Hoover will next employ his mobilization effort a year later to win the presidency.”
The Mississippi River Flood of 1927 was not just one of America’s worst natural disasters, but it was also one of its worst cover-ups.
Greenville, Mississippi, was the hardest hit, with 90 percent of the evacuees being black. Greenville’s relief camp saw the worst of the Red Cross’ misdeeds as well as the most egregious of Hoover’s PR stunts. Despite the fact that black flood refugees in Greenville wrote secret letters to the Defender exposing the Red Cross’ negligence, Hoover and the Red Cross told a different tale.

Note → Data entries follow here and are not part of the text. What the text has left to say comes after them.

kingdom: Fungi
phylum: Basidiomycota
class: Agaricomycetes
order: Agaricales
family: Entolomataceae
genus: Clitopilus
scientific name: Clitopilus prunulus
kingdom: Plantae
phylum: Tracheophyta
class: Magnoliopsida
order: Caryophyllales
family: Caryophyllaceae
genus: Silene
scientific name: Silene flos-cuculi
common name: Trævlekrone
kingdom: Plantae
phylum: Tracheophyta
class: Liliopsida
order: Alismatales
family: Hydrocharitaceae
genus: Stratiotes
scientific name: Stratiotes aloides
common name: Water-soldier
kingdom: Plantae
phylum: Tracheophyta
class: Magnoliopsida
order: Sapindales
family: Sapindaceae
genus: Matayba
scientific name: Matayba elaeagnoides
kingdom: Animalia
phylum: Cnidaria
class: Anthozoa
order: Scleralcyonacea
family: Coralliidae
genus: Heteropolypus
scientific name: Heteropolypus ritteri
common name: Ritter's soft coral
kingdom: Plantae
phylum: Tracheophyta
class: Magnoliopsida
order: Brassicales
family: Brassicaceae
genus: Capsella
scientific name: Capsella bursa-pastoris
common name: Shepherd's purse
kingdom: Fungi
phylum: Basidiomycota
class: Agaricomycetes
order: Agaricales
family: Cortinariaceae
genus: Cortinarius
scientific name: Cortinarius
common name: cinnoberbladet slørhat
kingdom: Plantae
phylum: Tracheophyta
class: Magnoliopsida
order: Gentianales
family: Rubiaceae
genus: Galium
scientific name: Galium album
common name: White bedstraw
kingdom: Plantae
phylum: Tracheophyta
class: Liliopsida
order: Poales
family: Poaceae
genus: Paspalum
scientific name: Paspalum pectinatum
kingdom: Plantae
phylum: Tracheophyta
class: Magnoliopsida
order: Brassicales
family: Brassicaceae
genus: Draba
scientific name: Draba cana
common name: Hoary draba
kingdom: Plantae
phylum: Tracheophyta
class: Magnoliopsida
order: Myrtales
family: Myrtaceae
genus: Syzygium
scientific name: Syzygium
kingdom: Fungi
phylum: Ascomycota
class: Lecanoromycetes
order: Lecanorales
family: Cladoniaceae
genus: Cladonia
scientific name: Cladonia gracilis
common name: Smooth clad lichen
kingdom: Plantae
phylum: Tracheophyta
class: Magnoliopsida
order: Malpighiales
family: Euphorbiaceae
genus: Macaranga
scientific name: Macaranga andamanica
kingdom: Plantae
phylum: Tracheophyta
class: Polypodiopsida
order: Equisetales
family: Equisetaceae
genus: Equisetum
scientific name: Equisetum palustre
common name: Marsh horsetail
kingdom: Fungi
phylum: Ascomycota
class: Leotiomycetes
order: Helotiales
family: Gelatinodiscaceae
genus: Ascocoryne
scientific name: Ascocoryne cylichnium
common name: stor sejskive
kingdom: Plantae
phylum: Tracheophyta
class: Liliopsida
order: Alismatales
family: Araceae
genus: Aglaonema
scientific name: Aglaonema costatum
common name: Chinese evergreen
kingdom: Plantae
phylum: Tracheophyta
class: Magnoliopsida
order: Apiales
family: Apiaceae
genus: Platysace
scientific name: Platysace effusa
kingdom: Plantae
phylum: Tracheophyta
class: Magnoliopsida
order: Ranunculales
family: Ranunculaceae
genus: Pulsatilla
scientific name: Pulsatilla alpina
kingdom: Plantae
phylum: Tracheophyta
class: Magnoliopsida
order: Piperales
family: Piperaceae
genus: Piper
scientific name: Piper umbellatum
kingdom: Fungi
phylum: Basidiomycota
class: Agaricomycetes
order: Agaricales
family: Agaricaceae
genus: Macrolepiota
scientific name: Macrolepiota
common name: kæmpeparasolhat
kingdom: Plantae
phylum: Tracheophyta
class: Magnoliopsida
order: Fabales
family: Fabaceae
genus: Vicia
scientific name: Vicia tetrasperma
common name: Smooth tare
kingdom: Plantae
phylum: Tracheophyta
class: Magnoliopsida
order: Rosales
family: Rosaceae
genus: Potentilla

Hoover’s publicity effort, in the end, saved his humanitarian legacy by concealing Red Cross bigotry from the general public. Despite the Chicago Defender’s tireless efforts to bring attention to the Red Cross violations, Hoover’s reputation was not tarnished.
The Great Flood, on the other hand, was a watershed moment in racial relations, since it revealed that slavery was still a threat in Greenville in 1927, prompting black citizens to flee to northern cities like Chicago. Northern Blacks joined their southern counterparts in large protests, culminating in the Scottsboro Boys trial in 1931.